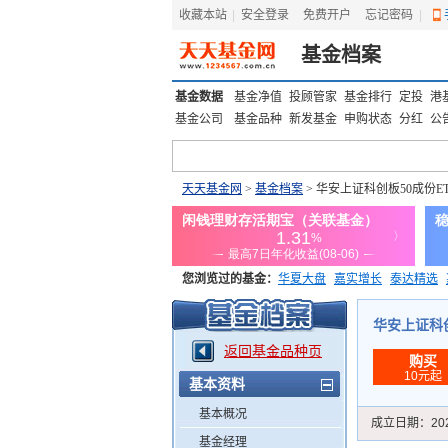
收藏本站
|
安全登录
|
免费开户
忘记密码
|
基金档案
基金数据
基金净值
投顾管家
基金排行
定投
港
基金公司
基金品种
新发基金
申购状态
分红
公
天天基金网
>
基金档案
> 华安上证科创板50成份E
您浏览过的基金：
华夏大盘
嘉实增长
泰达精选
添富优势
华安宏利
上证180价值ETF
上投优势
华安上证科创板
返回基金品种页
购买
10元起
基本资料
基本概况
成立日期：
20
基金经理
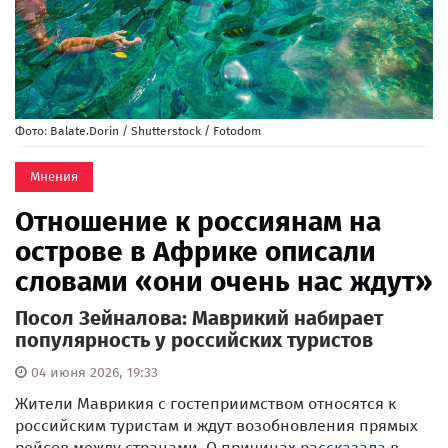
Фото: Balate.Dorin / Shutterstock / Fotodom
Мнения
Отношение к россиянам на
острове в Африке описали
словами «они очень нас ждут»
Посол Зейналова: Маврикий набирает
популярность у российских туристов
04 июня 2026, 19:33
Жители Маврикия с гостеприимством относятся к
российским туристам и ждут возобновления прямых
рейсов между странами. О причинах
рассказала
в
##############################
Go through the records line by line, and copy each line that holds the string "ждут".

словами «они очень нас ждут»
российским туристам и ждут возобновления прямых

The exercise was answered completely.